Can you duplicate, character for character, every line from the start of the records through the line containing "125L4 115L0 119V191L24", both ends included?

**Raw records**.
%%
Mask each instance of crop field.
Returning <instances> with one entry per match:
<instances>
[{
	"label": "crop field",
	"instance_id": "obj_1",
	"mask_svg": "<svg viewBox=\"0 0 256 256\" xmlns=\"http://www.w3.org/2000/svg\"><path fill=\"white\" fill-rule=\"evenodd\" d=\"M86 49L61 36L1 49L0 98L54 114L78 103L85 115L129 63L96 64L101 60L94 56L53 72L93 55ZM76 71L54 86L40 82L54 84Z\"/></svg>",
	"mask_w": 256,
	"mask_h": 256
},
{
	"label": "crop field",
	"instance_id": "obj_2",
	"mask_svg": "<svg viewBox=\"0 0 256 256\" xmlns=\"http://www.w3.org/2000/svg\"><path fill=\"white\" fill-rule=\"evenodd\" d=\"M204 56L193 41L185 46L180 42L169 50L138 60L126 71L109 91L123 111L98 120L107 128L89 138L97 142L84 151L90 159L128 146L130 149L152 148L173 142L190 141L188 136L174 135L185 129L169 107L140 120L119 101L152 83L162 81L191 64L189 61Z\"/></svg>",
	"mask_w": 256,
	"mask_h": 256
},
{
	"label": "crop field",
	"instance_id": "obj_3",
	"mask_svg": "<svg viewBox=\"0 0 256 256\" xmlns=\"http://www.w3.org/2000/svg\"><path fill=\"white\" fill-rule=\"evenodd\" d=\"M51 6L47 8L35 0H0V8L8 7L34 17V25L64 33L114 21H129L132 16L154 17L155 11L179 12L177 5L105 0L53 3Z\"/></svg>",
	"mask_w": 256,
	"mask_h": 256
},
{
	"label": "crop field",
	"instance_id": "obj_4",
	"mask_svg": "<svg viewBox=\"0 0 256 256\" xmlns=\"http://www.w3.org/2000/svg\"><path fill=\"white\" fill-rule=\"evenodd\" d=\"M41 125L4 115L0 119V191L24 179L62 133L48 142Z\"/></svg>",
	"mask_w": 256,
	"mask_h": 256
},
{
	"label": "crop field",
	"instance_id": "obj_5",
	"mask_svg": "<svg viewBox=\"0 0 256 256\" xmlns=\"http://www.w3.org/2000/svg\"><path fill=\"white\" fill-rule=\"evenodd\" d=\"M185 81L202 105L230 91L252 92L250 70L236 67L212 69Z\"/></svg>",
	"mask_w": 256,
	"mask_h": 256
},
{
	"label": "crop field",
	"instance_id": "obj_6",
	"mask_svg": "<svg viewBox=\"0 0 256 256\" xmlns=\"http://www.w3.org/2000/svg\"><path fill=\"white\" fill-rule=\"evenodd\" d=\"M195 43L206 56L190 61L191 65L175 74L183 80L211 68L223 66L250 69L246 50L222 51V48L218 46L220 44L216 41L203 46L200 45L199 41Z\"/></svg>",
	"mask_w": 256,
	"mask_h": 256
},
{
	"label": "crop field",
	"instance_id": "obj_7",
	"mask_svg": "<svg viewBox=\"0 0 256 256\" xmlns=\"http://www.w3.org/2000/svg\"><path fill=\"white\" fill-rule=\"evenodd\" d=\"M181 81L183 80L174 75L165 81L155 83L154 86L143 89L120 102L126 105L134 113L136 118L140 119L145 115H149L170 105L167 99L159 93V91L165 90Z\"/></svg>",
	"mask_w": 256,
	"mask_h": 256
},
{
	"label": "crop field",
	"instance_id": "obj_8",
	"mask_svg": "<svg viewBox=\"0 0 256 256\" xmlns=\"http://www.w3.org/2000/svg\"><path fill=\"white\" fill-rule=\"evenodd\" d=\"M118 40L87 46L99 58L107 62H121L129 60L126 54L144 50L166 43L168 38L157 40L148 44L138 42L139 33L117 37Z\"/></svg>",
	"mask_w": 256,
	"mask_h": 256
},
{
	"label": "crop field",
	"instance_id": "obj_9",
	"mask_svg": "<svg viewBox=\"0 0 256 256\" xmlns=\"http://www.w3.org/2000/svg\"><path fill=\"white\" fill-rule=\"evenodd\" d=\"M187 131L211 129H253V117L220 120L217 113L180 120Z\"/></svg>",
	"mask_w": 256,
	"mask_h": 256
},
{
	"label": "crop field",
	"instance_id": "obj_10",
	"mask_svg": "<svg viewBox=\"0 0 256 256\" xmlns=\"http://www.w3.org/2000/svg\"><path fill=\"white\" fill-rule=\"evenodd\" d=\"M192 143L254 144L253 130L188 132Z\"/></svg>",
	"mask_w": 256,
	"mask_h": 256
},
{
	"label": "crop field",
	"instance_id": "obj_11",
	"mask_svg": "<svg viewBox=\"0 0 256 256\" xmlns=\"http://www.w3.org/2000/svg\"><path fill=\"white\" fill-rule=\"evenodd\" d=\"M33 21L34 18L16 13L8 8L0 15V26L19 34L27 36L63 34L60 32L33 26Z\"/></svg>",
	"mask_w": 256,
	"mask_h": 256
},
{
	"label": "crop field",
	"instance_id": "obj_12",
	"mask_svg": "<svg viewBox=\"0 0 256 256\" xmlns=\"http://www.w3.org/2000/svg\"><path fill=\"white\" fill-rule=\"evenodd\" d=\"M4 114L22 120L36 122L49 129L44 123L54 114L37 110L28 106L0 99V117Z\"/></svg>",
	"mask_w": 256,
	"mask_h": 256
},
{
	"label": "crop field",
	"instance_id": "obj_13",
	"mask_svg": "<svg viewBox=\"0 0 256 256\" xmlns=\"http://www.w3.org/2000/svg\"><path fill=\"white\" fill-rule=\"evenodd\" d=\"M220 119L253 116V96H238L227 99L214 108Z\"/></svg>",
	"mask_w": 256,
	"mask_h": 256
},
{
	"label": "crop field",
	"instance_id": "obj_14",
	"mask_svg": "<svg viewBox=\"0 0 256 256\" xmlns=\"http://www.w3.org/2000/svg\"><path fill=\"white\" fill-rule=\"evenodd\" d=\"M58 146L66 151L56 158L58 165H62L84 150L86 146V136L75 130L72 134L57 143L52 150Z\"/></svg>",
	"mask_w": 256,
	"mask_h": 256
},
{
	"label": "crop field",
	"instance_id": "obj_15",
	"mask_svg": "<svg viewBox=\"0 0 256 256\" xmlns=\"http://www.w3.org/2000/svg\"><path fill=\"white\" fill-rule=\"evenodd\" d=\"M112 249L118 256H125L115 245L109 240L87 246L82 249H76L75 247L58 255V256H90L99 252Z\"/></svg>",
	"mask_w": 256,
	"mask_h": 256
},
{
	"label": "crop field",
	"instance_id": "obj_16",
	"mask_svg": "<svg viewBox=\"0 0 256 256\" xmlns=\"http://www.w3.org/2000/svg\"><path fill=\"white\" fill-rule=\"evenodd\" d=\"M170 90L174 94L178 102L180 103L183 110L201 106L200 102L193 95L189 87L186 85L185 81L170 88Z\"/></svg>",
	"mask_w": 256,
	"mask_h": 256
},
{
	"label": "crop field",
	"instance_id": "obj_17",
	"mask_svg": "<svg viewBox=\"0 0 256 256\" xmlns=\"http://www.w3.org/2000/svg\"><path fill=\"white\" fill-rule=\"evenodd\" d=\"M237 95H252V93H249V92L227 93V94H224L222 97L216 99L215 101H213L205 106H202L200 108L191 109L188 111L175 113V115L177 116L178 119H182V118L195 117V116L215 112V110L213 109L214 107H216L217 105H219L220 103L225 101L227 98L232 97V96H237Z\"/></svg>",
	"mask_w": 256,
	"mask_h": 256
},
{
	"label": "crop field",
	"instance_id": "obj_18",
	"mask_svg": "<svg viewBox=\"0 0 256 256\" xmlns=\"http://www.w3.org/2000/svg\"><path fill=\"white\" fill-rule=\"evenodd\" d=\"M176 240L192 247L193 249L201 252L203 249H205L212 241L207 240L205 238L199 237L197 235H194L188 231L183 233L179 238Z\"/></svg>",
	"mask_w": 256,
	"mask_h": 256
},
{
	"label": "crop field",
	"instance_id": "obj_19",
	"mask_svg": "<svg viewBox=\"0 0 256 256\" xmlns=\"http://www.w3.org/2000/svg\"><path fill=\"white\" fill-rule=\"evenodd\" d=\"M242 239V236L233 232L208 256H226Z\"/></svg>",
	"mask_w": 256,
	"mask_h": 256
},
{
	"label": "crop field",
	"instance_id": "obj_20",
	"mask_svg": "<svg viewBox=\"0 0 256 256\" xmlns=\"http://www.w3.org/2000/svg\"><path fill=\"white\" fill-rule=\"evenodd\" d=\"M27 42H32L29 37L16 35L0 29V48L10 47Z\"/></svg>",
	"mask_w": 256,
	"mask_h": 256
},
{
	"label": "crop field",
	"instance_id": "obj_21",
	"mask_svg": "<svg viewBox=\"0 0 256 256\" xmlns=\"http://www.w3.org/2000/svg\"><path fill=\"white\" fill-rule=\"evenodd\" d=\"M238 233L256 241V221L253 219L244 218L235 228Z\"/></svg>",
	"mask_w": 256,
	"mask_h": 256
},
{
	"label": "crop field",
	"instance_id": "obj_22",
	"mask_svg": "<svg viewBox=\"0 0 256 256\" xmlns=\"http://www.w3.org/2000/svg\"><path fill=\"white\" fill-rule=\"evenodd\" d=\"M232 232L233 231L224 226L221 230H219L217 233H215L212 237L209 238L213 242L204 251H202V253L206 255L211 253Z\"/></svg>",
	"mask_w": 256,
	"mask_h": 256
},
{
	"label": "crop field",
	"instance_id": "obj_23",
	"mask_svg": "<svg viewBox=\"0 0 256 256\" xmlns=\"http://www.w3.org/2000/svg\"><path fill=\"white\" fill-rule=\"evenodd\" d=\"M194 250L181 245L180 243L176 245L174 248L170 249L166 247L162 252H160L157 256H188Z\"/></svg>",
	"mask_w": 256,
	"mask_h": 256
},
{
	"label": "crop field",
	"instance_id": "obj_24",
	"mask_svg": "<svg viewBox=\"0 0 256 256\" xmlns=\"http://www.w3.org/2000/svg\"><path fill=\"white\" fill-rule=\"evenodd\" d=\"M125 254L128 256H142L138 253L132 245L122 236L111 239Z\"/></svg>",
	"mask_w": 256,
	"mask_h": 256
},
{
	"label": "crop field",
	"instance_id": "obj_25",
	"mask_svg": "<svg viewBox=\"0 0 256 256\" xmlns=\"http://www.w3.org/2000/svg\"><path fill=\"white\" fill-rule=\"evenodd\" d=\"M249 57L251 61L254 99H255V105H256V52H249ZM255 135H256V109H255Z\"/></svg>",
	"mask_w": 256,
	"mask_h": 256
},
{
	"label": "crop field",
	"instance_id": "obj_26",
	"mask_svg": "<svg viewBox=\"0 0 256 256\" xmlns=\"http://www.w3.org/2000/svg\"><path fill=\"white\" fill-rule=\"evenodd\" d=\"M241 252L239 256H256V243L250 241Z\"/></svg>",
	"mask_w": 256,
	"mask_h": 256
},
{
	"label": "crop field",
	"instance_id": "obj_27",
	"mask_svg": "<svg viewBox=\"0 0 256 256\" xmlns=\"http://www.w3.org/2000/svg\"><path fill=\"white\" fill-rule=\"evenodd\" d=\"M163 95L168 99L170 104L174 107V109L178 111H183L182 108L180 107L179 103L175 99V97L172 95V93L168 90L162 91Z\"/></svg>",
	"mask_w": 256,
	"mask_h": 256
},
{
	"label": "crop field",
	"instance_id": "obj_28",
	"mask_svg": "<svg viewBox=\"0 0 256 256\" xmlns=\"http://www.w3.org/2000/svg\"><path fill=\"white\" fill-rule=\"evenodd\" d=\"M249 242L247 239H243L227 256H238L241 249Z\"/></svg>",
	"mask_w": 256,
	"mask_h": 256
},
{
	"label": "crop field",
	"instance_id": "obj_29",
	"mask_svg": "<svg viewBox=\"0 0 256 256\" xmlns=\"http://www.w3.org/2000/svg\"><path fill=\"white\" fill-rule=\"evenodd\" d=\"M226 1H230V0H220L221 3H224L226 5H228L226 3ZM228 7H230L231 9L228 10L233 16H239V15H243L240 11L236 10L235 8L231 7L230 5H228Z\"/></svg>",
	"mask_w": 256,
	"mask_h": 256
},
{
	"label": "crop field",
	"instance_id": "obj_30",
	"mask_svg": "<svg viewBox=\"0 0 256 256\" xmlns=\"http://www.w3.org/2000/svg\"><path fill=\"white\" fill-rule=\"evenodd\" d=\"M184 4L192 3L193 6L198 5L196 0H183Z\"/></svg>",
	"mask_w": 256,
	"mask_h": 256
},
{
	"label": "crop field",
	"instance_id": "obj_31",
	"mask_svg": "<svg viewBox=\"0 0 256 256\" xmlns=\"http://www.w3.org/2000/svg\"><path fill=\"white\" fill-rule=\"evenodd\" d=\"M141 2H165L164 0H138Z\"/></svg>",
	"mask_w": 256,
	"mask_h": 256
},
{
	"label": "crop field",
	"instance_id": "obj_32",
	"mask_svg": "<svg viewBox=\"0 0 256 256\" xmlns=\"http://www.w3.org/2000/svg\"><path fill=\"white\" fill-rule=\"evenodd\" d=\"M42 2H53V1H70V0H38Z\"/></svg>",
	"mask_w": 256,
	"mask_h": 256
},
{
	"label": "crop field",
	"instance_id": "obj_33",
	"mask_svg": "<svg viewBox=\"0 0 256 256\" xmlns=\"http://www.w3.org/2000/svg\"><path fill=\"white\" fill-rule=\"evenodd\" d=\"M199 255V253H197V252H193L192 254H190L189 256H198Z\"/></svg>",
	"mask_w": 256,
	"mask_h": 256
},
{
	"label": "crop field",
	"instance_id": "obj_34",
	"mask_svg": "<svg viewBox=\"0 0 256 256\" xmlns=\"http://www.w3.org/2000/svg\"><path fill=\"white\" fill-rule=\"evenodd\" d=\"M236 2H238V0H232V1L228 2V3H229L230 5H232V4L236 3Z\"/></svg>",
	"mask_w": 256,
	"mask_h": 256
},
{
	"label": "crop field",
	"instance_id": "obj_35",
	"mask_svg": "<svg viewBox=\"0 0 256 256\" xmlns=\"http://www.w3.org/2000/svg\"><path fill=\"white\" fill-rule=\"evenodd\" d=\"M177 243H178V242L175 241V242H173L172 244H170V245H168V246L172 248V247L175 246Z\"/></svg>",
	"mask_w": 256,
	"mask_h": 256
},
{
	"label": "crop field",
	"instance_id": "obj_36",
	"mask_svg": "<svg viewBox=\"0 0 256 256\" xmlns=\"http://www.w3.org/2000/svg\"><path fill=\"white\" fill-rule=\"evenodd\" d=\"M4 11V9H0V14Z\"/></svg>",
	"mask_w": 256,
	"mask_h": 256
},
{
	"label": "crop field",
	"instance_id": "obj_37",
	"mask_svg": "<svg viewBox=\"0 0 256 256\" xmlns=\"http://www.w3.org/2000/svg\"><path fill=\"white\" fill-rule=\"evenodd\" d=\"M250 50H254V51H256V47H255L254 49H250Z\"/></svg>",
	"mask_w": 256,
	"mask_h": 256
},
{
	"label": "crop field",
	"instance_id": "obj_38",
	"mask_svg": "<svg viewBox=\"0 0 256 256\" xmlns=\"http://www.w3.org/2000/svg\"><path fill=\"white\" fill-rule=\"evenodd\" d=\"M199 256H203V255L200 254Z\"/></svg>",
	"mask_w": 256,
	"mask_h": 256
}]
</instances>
%%
**Solution to this task**.
Mask each instance of crop field.
Returning <instances> with one entry per match:
<instances>
[{
	"label": "crop field",
	"instance_id": "obj_1",
	"mask_svg": "<svg viewBox=\"0 0 256 256\" xmlns=\"http://www.w3.org/2000/svg\"><path fill=\"white\" fill-rule=\"evenodd\" d=\"M86 49L61 36L1 49L0 98L54 114L78 103L85 115L129 63L96 64L101 60L94 56L53 72L93 55ZM76 71L54 86L40 82L54 84Z\"/></svg>",
	"mask_w": 256,
	"mask_h": 256
},
{
	"label": "crop field",
	"instance_id": "obj_2",
	"mask_svg": "<svg viewBox=\"0 0 256 256\" xmlns=\"http://www.w3.org/2000/svg\"><path fill=\"white\" fill-rule=\"evenodd\" d=\"M204 56L193 41L185 46L180 42L169 50L138 60L126 71L109 91L123 111L98 120L107 128L89 138L97 142L84 151L90 159L128 146L130 149L152 148L173 142L190 141L188 136L174 135L185 129L169 107L140 120L119 101L152 83L162 81L191 64L189 61Z\"/></svg>",
	"mask_w": 256,
	"mask_h": 256
},
{
	"label": "crop field",
	"instance_id": "obj_3",
	"mask_svg": "<svg viewBox=\"0 0 256 256\" xmlns=\"http://www.w3.org/2000/svg\"><path fill=\"white\" fill-rule=\"evenodd\" d=\"M51 6L47 8L35 0H0V8L8 7L34 17V25L64 33L114 21H129L132 16L154 17L155 11L179 12L177 5L105 0L53 3Z\"/></svg>",
	"mask_w": 256,
	"mask_h": 256
},
{
	"label": "crop field",
	"instance_id": "obj_4",
	"mask_svg": "<svg viewBox=\"0 0 256 256\" xmlns=\"http://www.w3.org/2000/svg\"><path fill=\"white\" fill-rule=\"evenodd\" d=\"M41 125L4 115L0 119V191L24 179L62 133L48 142Z\"/></svg>",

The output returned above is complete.